Some of the difficulty in handling disinformation may be seen in the speed with which misinformation spreads, and the surprising reach even implausible memes can have. WIRED traces the strange conviction that COVID-19 is somehow related to 5G, and that such relationship has been created by some conspiracy or other, to a January interview in a Belgian publication. (A Flemish publication, by the way, so one would expect even less reach than had it appeared in Francophone media, there being many more speakers of French in the world than there are speakers of Dutch.) It's since been picked up by the dreary celebrity tribe of slacktivists and influencers, with regrettably far-reaching effects. Some of those effects have even been kinetic, as cell towers in the English midlands have been vandalized and telecommunications workers threatened.

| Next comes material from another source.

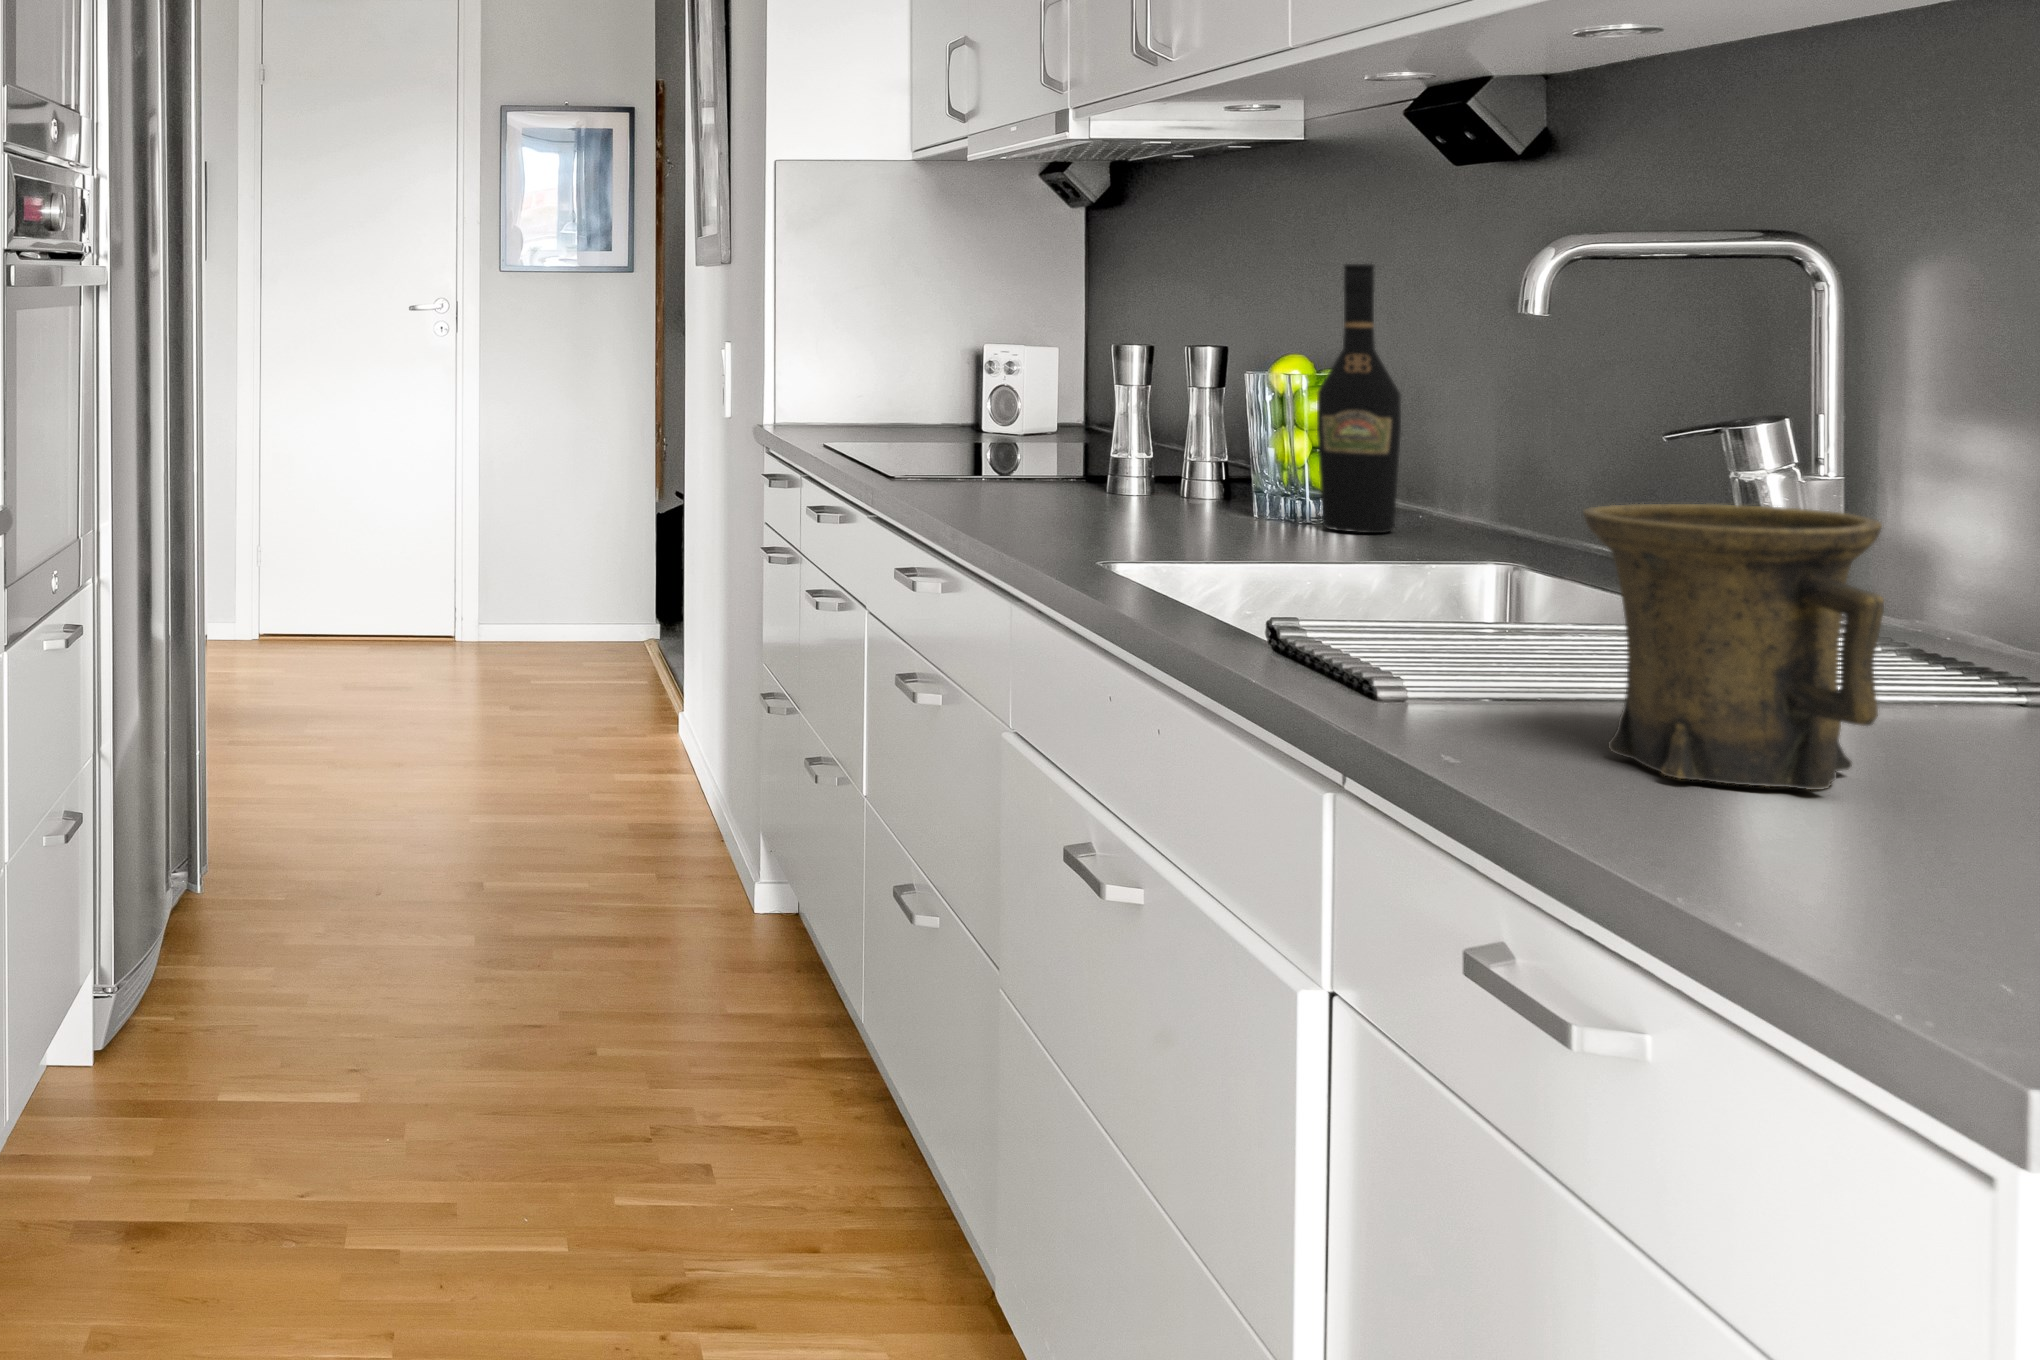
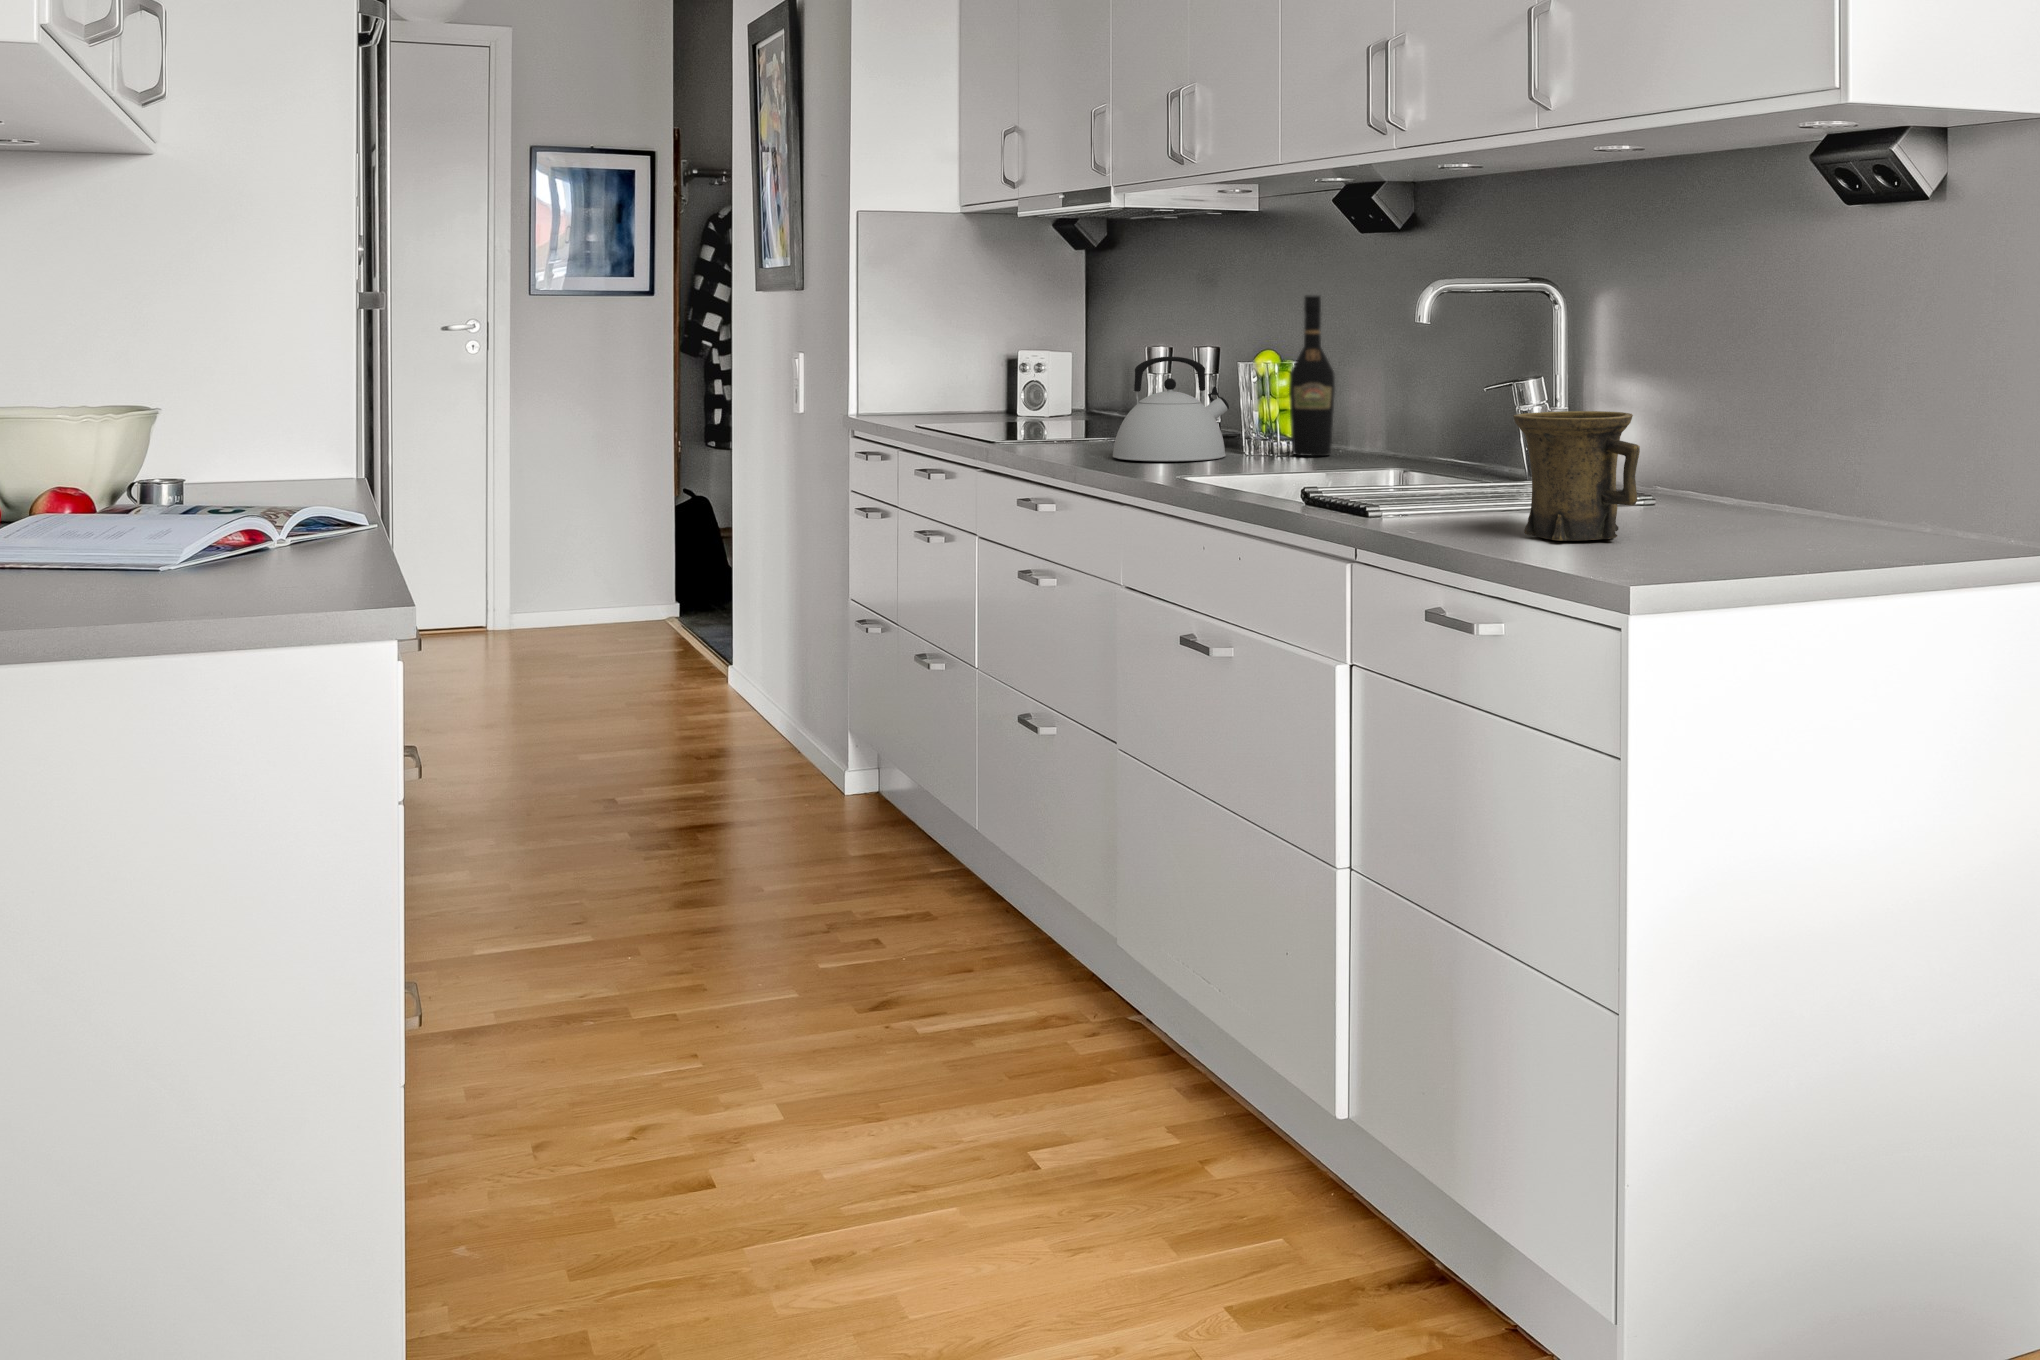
kettle: none [1022,362,1215,527] -> present [1113,357,1229,461]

Free tools on offer, and a useful update on where security conferences stand this week.

Many cybersecurity companies are making their products and services available free or under otherwise attractively discounted terms during the current state of emergency. Here's SC Magazine's list of some recent offers. Today's class includes offers from Qualys, VMWare Carbon Black, NETSCOUT, TrapX, and SentinelOne, and they're all intended to help secure people working from home.

And the pandemic has disrupted the conference industry. Security Magazine has a summary of where things stand in this shifting and difficult to track sector.